Confusion, however, arises from the wording of Section 522(c)(2). It allows for the preservation of liens which are not voided or avoided under various sections of the Code on exempt property. As explained in the legislative history, this was added to insure that the discharge "will not prevent the enforcement of valid liens". H.R. Rep. No. 95-595, supra at 361, U.S. Code Cong. Admin. News 1978, p. 6317; Sen. Rep. No. 95-989, supra at 76, U.S. Code Cong. Admin. News 1978, p. 5862. It would be illogical to construe a separate avoiding power resulting from the negative implication of the language used in subsection 522(c)(2). What purpose would be served by allowing the trustee broader avoiding powers than the debtor and allowing those powers to be used for the benefit of the general creditors if, when those powers were used, the debtor could step in and claim an exemption? In fact, under 11 U.S.C. § 1551, liens avoided by the trustee under the sections mentioned in Section 522(c) are automatically preserved for the benefit of the estate. Legislative history makes it apparent that this section was meant to prevent other claimants to the property, in specific junior lienors, but equally applicable to the debtor, from "improving their position at the expense of the estate when a senior lien is avoided". H.R. Rep. No. 95-595, supra at 376, U.S. Code Cong. Admin. News 1978, p. 6332; Sen. Rep. No. 95-989, supra at 91, U.S. Code Cong. Admin. News 1978, p. 5877.
Adequate relief has already been given to the debtor under other provisions of Section 522 to be freed from involuntary and other coercive liens on his property.
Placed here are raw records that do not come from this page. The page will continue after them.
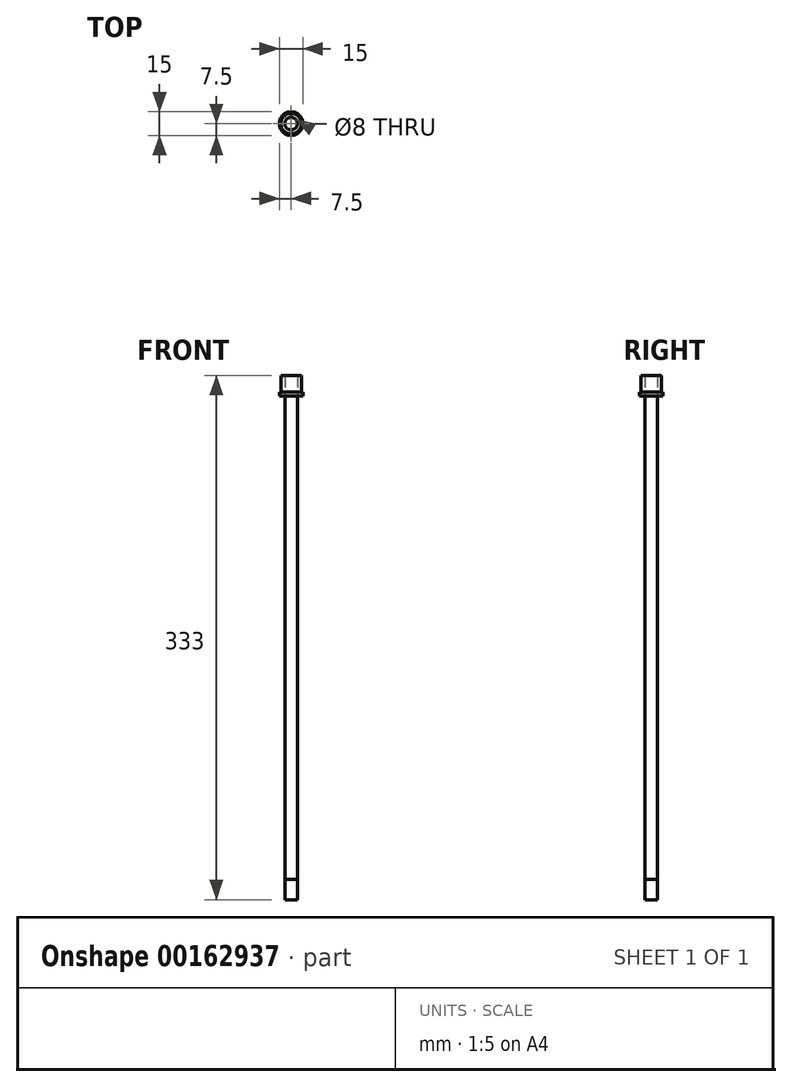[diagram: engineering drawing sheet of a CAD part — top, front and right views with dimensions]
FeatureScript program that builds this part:
annotation { "Feature Type Name" : "Feature", "Feature Type Description" : "" }
export const myFeature = defineFeature(function(context is Context, id is Id, definition is map)
    precondition{}
    {
        {
            var Q0;
            Q0=qCreatedBy(makeId("Top.planeOp"),FACE);
            var sketch = newSketch(context, id + "F0", { "sketchPlane" : qUnion([Q0])});
            skCircle(sketch, "E0", {"center": v(0, 0) * mm, "radius": 6.5 * mm});
            skCircle(sketch, "E1", {"center": v(0, 0) * mm, "radius": 7.5 * mm});
            skCircle(sketch, "E2", {"center": v(0, 0) * mm, "radius": 4 * mm});
            skSolve(sketch);
        }
        {
            var Q0;
            Q0 = qSketchRegion(id + "F0", true);
            var Q1;
            Q1=makeQuery(id+"F0.imprint","IMPRINT",FACE,{"disambiguationData":[TD([[makeQuery(id+"F0.imprint","IMPRINT",EDGE,{"derivedFrom":sQuery(id+"F0.wireOp",EDGE,"E0")}),1.0]])]});
            var Q2;
            Q2=makeQuery(id+"F0.imprint","IMPRINT",FACE,{"disambiguationData":[TD([[makeQuery(id+"F0.imprint","IMPRINT",EDGE,{"derivedFrom":sQuery(id+"F0.wireOp",EDGE,"E2")}),1.0]])]});
            extrude(context, id + "F1", {"entities" : qUnion([Q0, Q1, Q2]), "depth" : 2.5 * mm});
        }
        {
            var Q0;
            Q0=makeQuery(id+"F0.imprint","IMPRINT",FACE,{"disambiguationData":[TD([[makeQuery(id+"F0.imprint","IMPRINT",EDGE,{"derivedFrom":sQuery(id+"F0.wireOp",EDGE,"E2")}),1.0]])]});
            extrude(context, id + "F2", {"entities" : qUnion([Q0]), "oppositeDirection" : true, "depth" : 320 * mm});
        }
        {
            var Q0;
            Q0=makeQuery(id+"F0.imprint","IMPRINT",FACE,{"disambiguationData":[TD([[makeQuery(id+"F0.imprint","IMPRINT",EDGE,{"derivedFrom":sQuery(id+"F0.wireOp",EDGE,"E0")}),1.0]])]});
            var Q1;
            Q1=makeQuery(id+"F2.opExtrude","CAP_FACE",FACE,{"disambiguationData":[OSD([sQuery(id+"F0.wireOp",EDGE,"E2")])],"isStart":false});
            extrude(context, id + "F3", {"entities" : qUnion([Q0, Q1]), "depth" : 13 * mm});
        }
    });
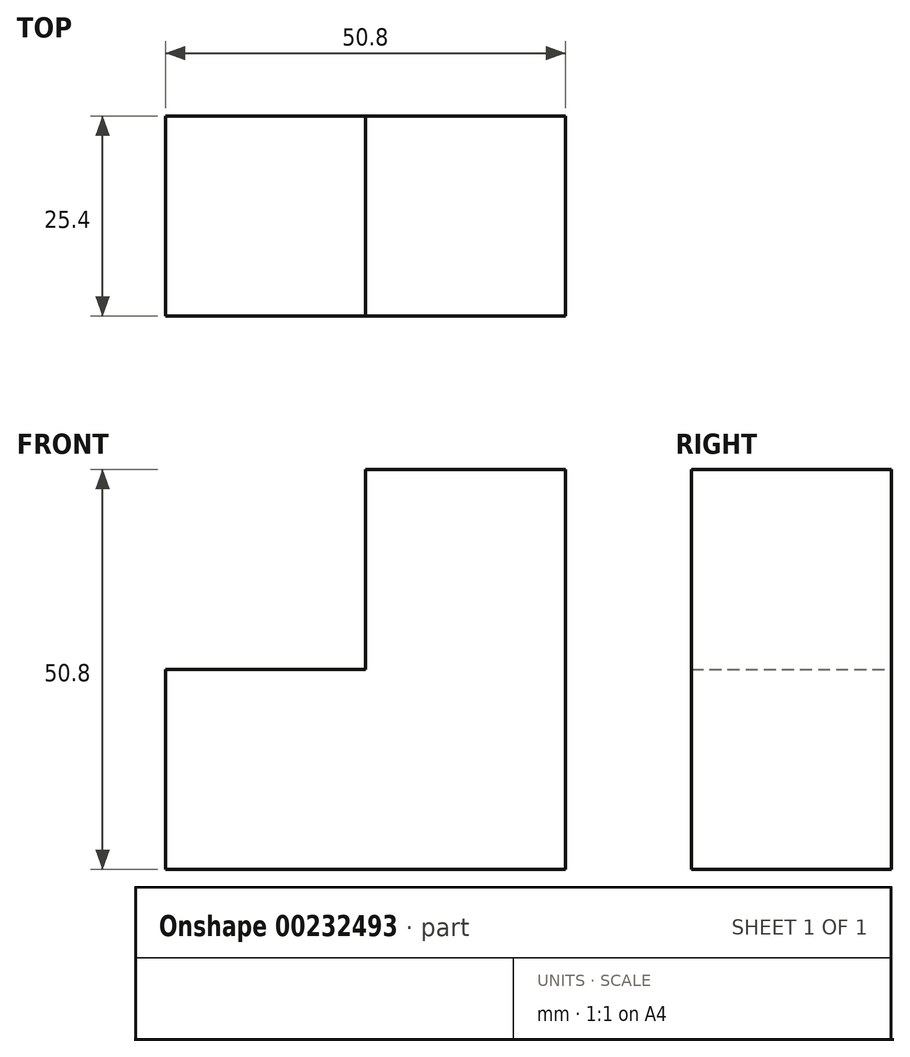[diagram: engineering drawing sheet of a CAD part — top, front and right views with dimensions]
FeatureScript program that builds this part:
annotation { "Feature Type Name" : "Feature", "Feature Type Description" : "" }
export const myFeature = defineFeature(function(context is Context, id is Id, definition is map)
    precondition{}
    {
        {
            var Q0;
            Q0=qCreatedBy(makeId("Front.planeOp"),FACE);
            var sketch = newSketch(context, id + "F0", { "sketchPlane" : qUnion([Q0])});
            skLineSegment(sketch, "E0", {"start": v(-50.8, 0) * mm, "end": v(0, 0) * mm});
            skLineSegment(sketch, "E1", {"start": v(0, 0) * mm, "end": v(0, 50.8) * mm});
            skLineSegment(sketch, "E2", {"start": v(0, 50.8) * mm, "end": v(-25.4, 50.8) * mm});
            skLineSegment(sketch, "E3", {"start": v(-25.4, 50.8) * mm, "end": v(-25.4, 25.4) * mm});
            skLineSegment(sketch, "E4", {"start": v(-25.4, 25.4) * mm, "end": v(-50.8, 25.4) * mm});
            skLineSegment(sketch, "E5", {"start": v(-50.8, 25.4) * mm, "end": v(-50.8, 0) * mm});
            skSolve(sketch);
        }
        {
            var Q0;
            Q0=makeQuery(id+"F0.imprint","IMPRINT",FACE,{"disambiguationData":[TD([[makeQuery(id+"F0.imprint","IMPRINT",EDGE,{"derivedFrom":sQuery(id+"F0.wireOp",EDGE,"E0")}),1.0]])]});
            extrude(context, id + "F1", {"entities" : qUnion([Q0]), "depth" : 25.4 * mm});
        }
    });
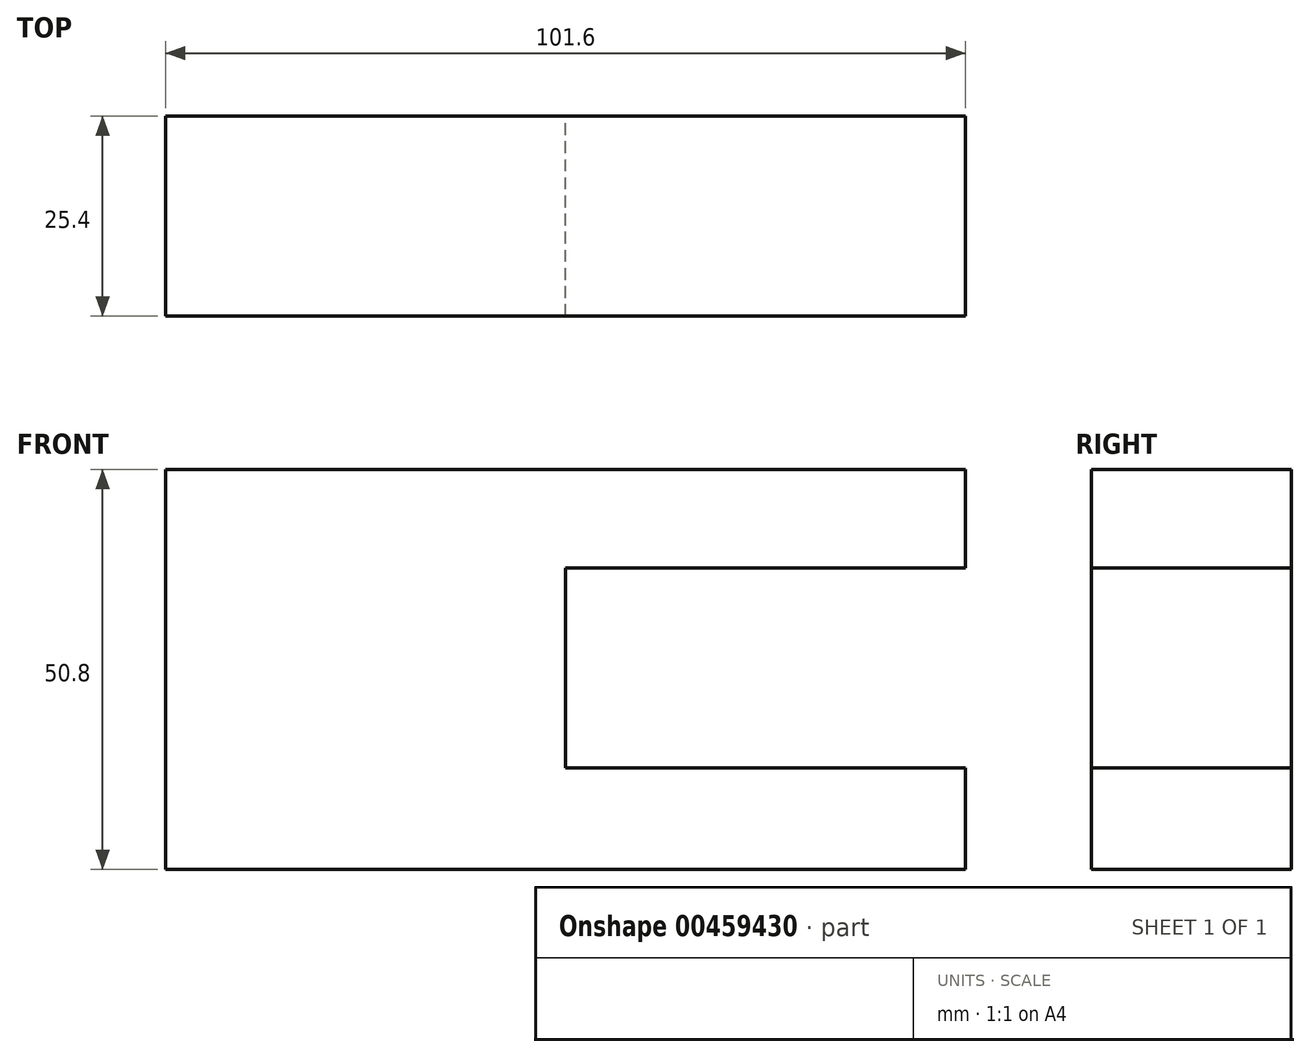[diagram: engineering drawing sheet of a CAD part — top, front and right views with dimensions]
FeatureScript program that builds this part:
annotation { "Feature Type Name" : "Feature", "Feature Type Description" : "" }
export const myFeature = defineFeature(function(context is Context, id is Id, definition is map)
    precondition{}
    {
        {
            var Q0;
            Q0=qCreatedBy(makeId("Front.planeOp"),FACE);
            var sketch = newSketch(context, id + "F0", { "sketchPlane" : qUnion([Q0])});
            skLineSegment(sketch, "E0.bottom", {"start": v(50.8, -25.4) * mm, "end": v(-50.8, -25.4) * mm});
            skLineSegment(sketch, "E0.top", {"start": v(50.8, 25.4) * mm, "end": v(-50.8, 25.4) * mm});
            skLineSegment(sketch, "E0.left", {"start": v(50.8, -25.4) * mm, "end": v(50.8, 25.4) * mm});
            skLineSegment(sketch, "E0.right", {"start": v(-50.8, -25.4) * mm, "end": v(-50.8, 25.4) * mm});
            skPoint(sketch, "E0.middle", {"position": v(0, 0) * mm});
            skSolve(sketch);
        }
        {
            var Q0;
            Q0=makeQuery(id+"F0.imprint","IMPRINT",FACE,{"disambiguationData":[TD([[makeQuery(id+"F0.imprint","IMPRINT",EDGE,{"derivedFrom":sQuery(id+"F0.wireOp",EDGE,"E0.bottom")}),-1.0]])]});
            extrude(context, id + "F1", {"entities" : qUnion([Q0]), "depth" : 25.4 * mm});
        }
        {
            var Q0;
            Q0=qCreatedBy(makeId("Front.planeOp"),FACE);
            var sketch = newSketch(context, id + "F2", { "sketchPlane" : qUnion([Q0])});
            skLineSegment(sketch, "E1.bottom", {"start": v(50.8, 12.87) * mm, "end": v(0, 12.87) * mm});
            skLineSegment(sketch, "E1.top", {"start": v(50.8, -12.53) * mm, "end": v(0, -12.53) * mm});
            skLineSegment(sketch, "E1.left", {"start": v(50.8, 12.87) * mm, "end": v(50.8, -12.53) * mm});
            skLineSegment(sketch, "E1.right", {"start": v(0, 12.87) * mm, "end": v(0, -12.53) * mm});
            skSolve(sketch);
        }
        {
            var Q0;
            Q0=makeQuery(id+"F2.imprint","IMPRINT",FACE,{"disambiguationData":[TD([[makeQuery(id+"F2.imprint","IMPRINT",EDGE,{"derivedFrom":sQuery(id+"F2.wireOp",EDGE,"E1.bottom")}),1.0]])]});
            extrude(context, id + "F3", {"entities" : qUnion([Q0]), "operationType" : NewBodyOperationType.REMOVE, "endBound" : BoundingType.THROUGH_ALL, "depth" : 25.4 * mm});
        }
    });
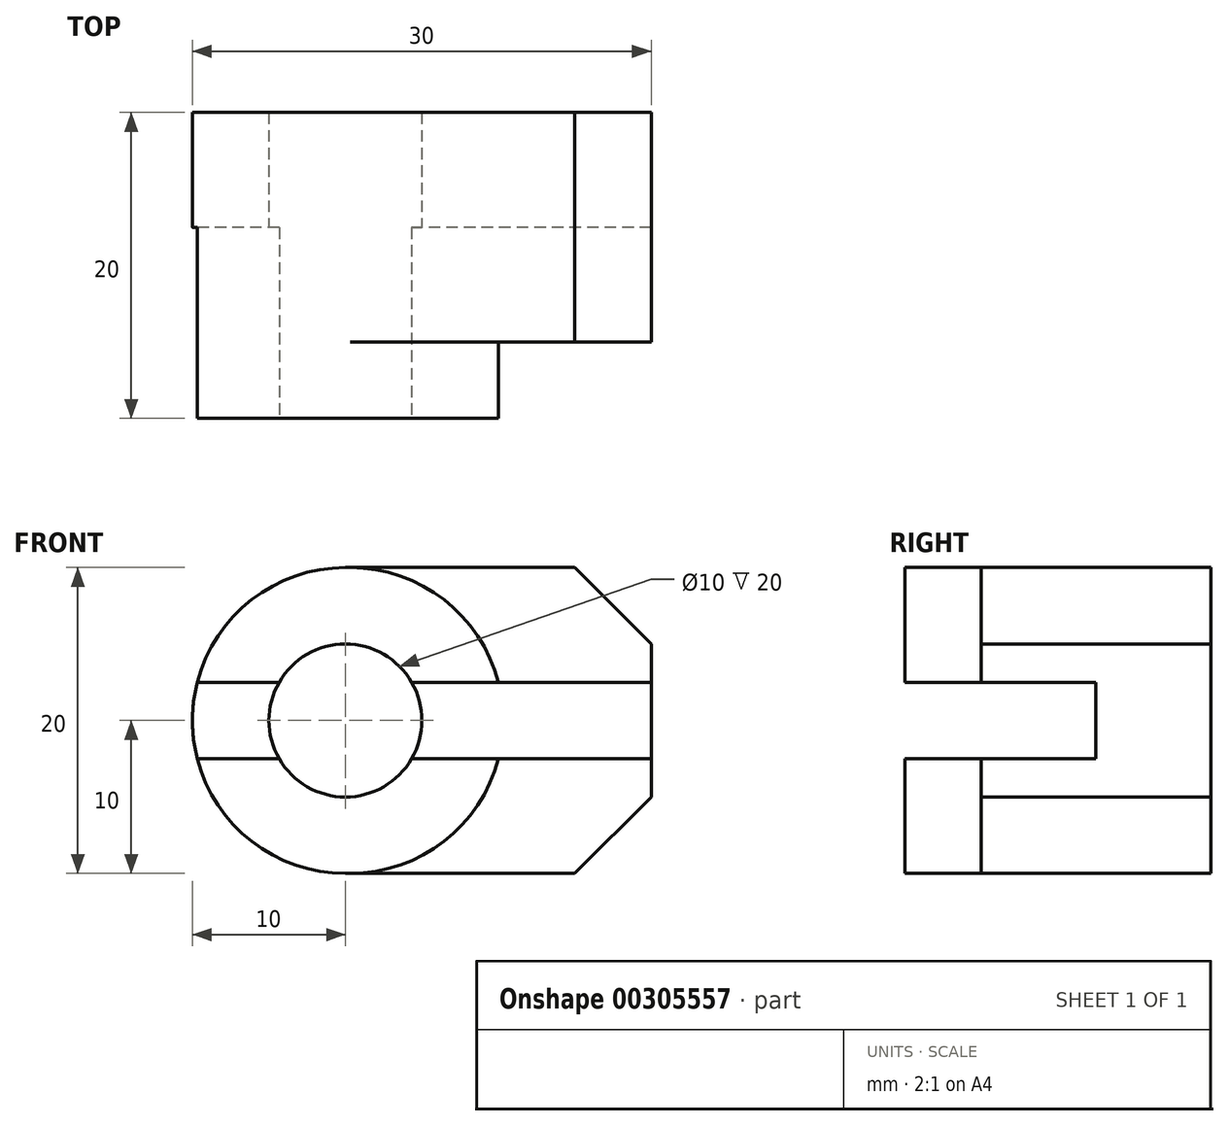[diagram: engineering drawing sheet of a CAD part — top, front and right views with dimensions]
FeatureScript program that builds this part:
annotation { "Feature Type Name" : "Feature", "Feature Type Description" : "" }
export const myFeature = defineFeature(function(context is Context, id is Id, definition is map)
    precondition{}
    {
        {
            var Q0;
            Q0=qCreatedBy(makeId("Top.planeOp"),FACE);
            var sketch = newSketch(context, id + "F0", { "sketchPlane" : qUnion([Q0])});
            skLineSegment(sketch, "E0", {"start": v(0, 0) * mm, "end": v(0, 20) * mm});
            skLineSegment(sketch, "E1", {"start": v(0, 20) * mm, "end": v(30, 20) * mm});
            skLineSegment(sketch, "E2", {"start": v(30, 20) * mm, "end": v(30, 5) * mm});
            skLineSegment(sketch, "E3", {"start": v(30, 5) * mm, "end": v(16.64, 5) * mm});
            skLineSegment(sketch, "E4", {"start": v(20, 5) * mm, "end": v(20, 0) * mm});
            skLineSegment(sketch, "E5", {"start": v(20, 0) * mm, "end": v(0, 0) * mm});
            skLineSegment(sketch, "E6", {"start": v(25, 20) * mm, "end": v(25, 5) * mm});
            skSolve(sketch);
        }
        {
            var Q0;
            Q0 = qSketchRegion(id + "F0", true);
            extrude(context, id + "F1", {"entities" : qUnion([Q0]), "depth" : 20 * mm});
        }
        {
            var Q0;
            Q0=makeQuery(id+"F1.opExtrude","SWEPT_FACE",FACE,{"disambiguationData":[OSD([sQuery(id+"F0.wireOp",EDGE,"E5")])]});
            var sketch = newSketch(context, id + "F2", { "sketchPlane" : qUnion([Q0])});
            skCircle(sketch, "E7", {"center": v(10, 10) * mm, "radius": 5 * mm});
            skSolve(sketch);
        }
        {
            var Q0;
            Q0 = qSketchRegion(id + "F2", true);
            extrude(context, id + "F3", {"entities" : qUnion([Q0]), "operationType" : NewBodyOperationType.REMOVE, "endBound" : BoundingType.THROUGH_ALL, "oppositeDirection" : true, "depth" : 10 * mm});
        }
        {
            var Q0;
            Q0=qCreatedBy(makeId("Right.planeOp"),FACE);
            var sketch = newSketch(context, id + "F4", { "sketchPlane" : qUnion([Q0])});
            skLineSegment(sketch, "E8", {"start": v(0, 7.5) * mm, "end": v(12.5, 7.5) * mm});
            skLineSegment(sketch, "E9", {"start": v(12.5, 7.5) * mm, "end": v(12.5, 12.5) * mm});
            skLineSegment(sketch, "E10", {"start": v(12.5, 12.5) * mm, "end": v(0, 12.5) * mm});
            skLineSegment(sketch, "E11", {"start": v(0, 12.5) * mm, "end": v(0, 7.5) * mm});
            skSolve(sketch);
        }
        {
            var Q0;
            Q0 = qSketchRegion(id + "F4", true);
            extrude(context, id + "F5", {"entities" : qUnion([Q0]), "operationType" : NewBodyOperationType.REMOVE, "endBound" : BoundingType.THROUGH_ALL, "depth" : 25 * mm});
        }
        {
            var Q0;
            Q0=makeQuery(id+"F1.opExtrude","CAP_EDGE",EDGE,{"disambiguationData":[OSD([sQuery(id+"F0.wireOp",EDGE,"E0")])],"isStart":false});
            fillet(context, id + "F6", {"entities" : qUnion([Q0]), "radius" : 10 * mm, "tangentPropagation" : true, "allowEdgeOverflow" : false});
        }
        {
            var Q0;
            Q0=makeQuery(id+"F1.opExtrude","CAP_EDGE",EDGE,{"disambiguationData":[OSD([sQuery(id+"F0.wireOp",EDGE,"E0")])],"isStart":true});
            var Q1;
            Q1=makeQuery(id+"F1.opExtrude","CAP_EDGE",EDGE,{"disambiguationData":[OSD([sQuery(id+"F0.wireOp",EDGE,"E4")])],"isStart":false});
            var Q2;
            Q2=makeQuery(id+"F1.opExtrude","CAP_EDGE",EDGE,{"disambiguationData":[OSD([sQuery(id+"F0.wireOp",EDGE,"E4")])],"isStart":true});
            fillet(context, id + "F7", {"entities" : qUnion([Q0, Q1, Q2]), "radius" : 10 * mm, "tangentPropagation" : true, "allowEdgeOverflow" : false});
        }
        {
            var Q0;
            {var subQ1=sQuery(id+"F0.wireOp",EDGE,"E3");Q0=makeQuery(id+"F5.boolean.opBoolean","SPLIT",FACE,{"disambiguationData":[TD([makeQuery(id+"F5.opExtrude","SWEPT_FACE",FACE,{"disambiguationData":[OSD([sQuery(id+"F4.wireOp",EDGE,"E8")])]})])],"derivedFrom":makeQuery(id+"F1.opExtrude","SWEPT_FACE",FACE,{"disambiguationData":[OSD([subQ1])]})});}
            var sketch = newSketch(context, id + "F8", { "sketchPlane" : qUnion([Q0])});
            skLineSegment(sketch, "E12", {"start": v(30, 5) * mm, "end": v(30, 0) * mm});
            skLineSegment(sketch, "E13", {"start": v(30, 0) * mm, "end": v(25, 0) * mm});
            skLineSegment(sketch, "E14", {"start": v(25, 0) * mm, "end": v(30, 5) * mm});
            skLineSegment(sketch, "E15", {"start": v(30, 20) * mm, "end": v(30, 15) * mm});
            skLineSegment(sketch, "E16", {"start": v(30, 15) * mm, "end": v(25, 20) * mm});
            skLineSegment(sketch, "E17", {"start": v(25, 20) * mm, "end": v(30, 20) * mm});
            skSolve(sketch);
        }
        {
            var Q0;
            Q0 = qSketchRegion(id + "F8", true);
            extrude(context, id + "F9", {"entities" : qUnion([Q0]), "operationType" : NewBodyOperationType.REMOVE, "oppositeDirection" : true, "depth" : 25 * mm});
        }
    });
As stated in Colliers, the policy is continued under the new Code that "the debtor should not profit at the creditors' expense from the trustee's efforts in undoing the debtor's own acts." 3 Colliers on Bankruptcy § 522.08, at 522-32 (15th ed. 1979). Thus, only those exceptions to this general policy as carefully laid out in subsection (f), (g), and (h) of 522 are allowed to the debtor and not a general dismemberment of previous policy in subsection (c). Although section 522(g) gives the debtor some power to claim the benefit of the trustee's avoiding powers, in all cases the debtor is also given those avoiding powers himself. See 11 U.S.C. § 522(f) and 522(h). To construe subsection (c) providing a separate exemption power, then, would be inconsistent with the rest of Section 522 as well as with Section 551.
A review of the debtor's rights under Section 522 reveals no applicable avoiding power available to the Lanctots. Neither does the law allow the debtors to benefit from the trustee's broader avoiding powers in this situation. Accordingly,
IT IS ORDERED that the debtors' motion to stay this adversary proceeding be, and it is, denied.